Chantier du T.G.V.

La situation ubuesque des salariés

La première conférence thématique de l'Adpor s'est tenue le 30 mars 2006 en présence d'une trentaine de personnes. Le thème était "Tunnel du Perthus : une montagne entre droit du travail catalan-espagnol et français".
Trois intervenants étaient présents : Mme Céline Donat Lavaill, avocate ; Monsieur Thierry Labelle et Monsieur Gilles Peressinotti, responsables de l'union départementale de la Confédération Générale du Travail.

Monsieur Labelle a présenté l'affaire du tunnel du Perthus.
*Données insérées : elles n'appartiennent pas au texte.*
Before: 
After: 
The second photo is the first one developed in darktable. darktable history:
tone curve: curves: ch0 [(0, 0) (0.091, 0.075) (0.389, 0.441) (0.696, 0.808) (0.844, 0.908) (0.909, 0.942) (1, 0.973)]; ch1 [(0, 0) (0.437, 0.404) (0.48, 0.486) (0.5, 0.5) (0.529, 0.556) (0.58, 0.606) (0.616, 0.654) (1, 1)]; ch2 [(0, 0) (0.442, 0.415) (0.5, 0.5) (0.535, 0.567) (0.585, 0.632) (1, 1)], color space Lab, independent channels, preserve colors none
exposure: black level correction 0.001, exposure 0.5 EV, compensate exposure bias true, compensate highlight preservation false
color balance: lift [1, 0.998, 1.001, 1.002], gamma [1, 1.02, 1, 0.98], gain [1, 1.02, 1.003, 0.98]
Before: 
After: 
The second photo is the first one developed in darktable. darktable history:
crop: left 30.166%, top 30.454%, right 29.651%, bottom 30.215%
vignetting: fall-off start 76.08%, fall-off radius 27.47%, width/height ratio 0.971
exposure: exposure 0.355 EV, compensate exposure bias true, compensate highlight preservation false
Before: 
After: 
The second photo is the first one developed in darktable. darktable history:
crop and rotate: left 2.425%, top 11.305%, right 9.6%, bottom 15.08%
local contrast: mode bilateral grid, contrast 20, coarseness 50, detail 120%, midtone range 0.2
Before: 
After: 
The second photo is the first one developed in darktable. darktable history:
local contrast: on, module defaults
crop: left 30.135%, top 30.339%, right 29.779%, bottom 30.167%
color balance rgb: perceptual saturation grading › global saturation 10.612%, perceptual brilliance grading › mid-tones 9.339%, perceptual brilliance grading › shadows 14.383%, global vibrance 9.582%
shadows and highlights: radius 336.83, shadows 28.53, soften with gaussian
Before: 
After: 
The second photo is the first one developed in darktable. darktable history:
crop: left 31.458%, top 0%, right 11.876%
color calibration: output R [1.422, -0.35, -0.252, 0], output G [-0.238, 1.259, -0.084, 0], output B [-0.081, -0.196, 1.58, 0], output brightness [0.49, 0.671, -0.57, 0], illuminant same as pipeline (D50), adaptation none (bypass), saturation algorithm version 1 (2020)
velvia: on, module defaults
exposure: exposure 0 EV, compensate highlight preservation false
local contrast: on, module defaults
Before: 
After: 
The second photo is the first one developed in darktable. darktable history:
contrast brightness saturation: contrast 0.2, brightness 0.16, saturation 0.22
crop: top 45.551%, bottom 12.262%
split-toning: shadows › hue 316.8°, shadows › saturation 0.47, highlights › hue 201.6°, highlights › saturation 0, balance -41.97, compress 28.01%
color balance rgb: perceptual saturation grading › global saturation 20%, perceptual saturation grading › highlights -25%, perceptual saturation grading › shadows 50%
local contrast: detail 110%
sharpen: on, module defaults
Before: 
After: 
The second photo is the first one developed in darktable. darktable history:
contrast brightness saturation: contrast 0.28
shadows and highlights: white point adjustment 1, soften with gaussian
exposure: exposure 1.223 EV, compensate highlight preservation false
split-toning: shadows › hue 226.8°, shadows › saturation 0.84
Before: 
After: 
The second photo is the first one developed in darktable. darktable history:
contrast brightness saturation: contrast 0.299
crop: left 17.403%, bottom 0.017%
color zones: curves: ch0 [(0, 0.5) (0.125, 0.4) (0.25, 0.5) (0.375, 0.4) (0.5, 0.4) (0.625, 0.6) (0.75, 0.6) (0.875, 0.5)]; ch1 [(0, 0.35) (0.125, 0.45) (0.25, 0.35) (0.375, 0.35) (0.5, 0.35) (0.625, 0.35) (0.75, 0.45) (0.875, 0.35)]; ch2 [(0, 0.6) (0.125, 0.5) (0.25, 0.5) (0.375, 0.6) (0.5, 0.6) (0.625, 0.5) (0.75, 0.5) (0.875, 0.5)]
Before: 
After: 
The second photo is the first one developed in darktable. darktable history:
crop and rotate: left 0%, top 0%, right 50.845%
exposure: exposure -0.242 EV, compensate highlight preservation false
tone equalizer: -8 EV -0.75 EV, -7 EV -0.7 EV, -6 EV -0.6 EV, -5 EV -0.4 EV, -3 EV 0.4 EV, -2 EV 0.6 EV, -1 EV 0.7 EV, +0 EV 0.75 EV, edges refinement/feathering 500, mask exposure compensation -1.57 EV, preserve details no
Le percement de ce tunnel, long de 8 kilomètres, par une société franco espagnole pour la ligne de TGV entre Perpignan et Figueres pose le problème du droit du travail applicable. En effet, la société considère que le percement ayant débuté en Espagne, c'est son droit du travail qui s'applique. Ce qui n'a pas manqué d'alarmer le syndicat de la Confédération Générale du Travail quant à la sécurité, le rythme de travail (47 heures de travail en Espagne contre 35 en France), le salaire (599 euros minimum en Espagne contre 1197 en France), et la salubrité. Monsieur Labelle a rappelé une statistique de la Cram : 1 mort par kilomètre chez les tunneliers avec les conditions de travail plus "douces" françaises, donc dans le cas d'espèce…
Madame Céline Donat Lavail, a rappelé que le lieu détermine le contrat de travail, et que le creusement du tunnel s'opère en majorité sur le territoire français (7 kilomètres sur 8), donc c'est la législation française qui doit s'appliquer sur ces 7 kilomètres. Pourtant le gouvernement français et son Ministre délégué au travail, Monsieur Larcher, font la sourde oreille. C'est un cadeau fait à l'entreprise française Eiffage, codétentrice de la société franco espagnole responsable du projet.

Comment dénoncer ceci quand l'inspection française ne peut pénétrer sur le chantier. La possibilité de mettre en place la procédure dite du "délit d'entrave" a été évoquée par les intervenants : l'obligation de laisser les inspecteurs contrôler les conditions de travail sur le territoire français. Mais on ne dénombre que deux inspecteurs dans les Pyrénées-Orientales, et toujours ce manque de volonté de la part de la France de faire respecter l'application de son droit du travail.

Les difficultés ne s'arrêteront pas avec la fin du creusement du tunnel. La concurrence risque d'être féroce ensuite avec les sous-traitants : en Catalogne on peut avoir jusqu'à sept niveaux de sous-traitance quand on en dénombre 3 maximum en France, ce qui multiplie évidemment les occasions de détournement de "droit du travail". Le chantier fait déjà appel à des ouvriers du monde entier (les consignes sont rédigées en 6 langues). On peut craindre que dans l'obscurité de ce chantier, la directive Blokestein et sa fameuse clause du pays d'origine, qui a théoriquement été supprimée, soit ici dans les faits appliquée.

Au nom de certains intérêts économiques, le droit du travail français est bafoué. Comme l'Adpor le dénonce fréquemment, ce n'est pas à l'avantage de la majorité de la population que l'on se rattache au modèle économique et social de la Catalogne. C'est un leurre de croire que le sud représente un "eldorado" pour les travailleurs français.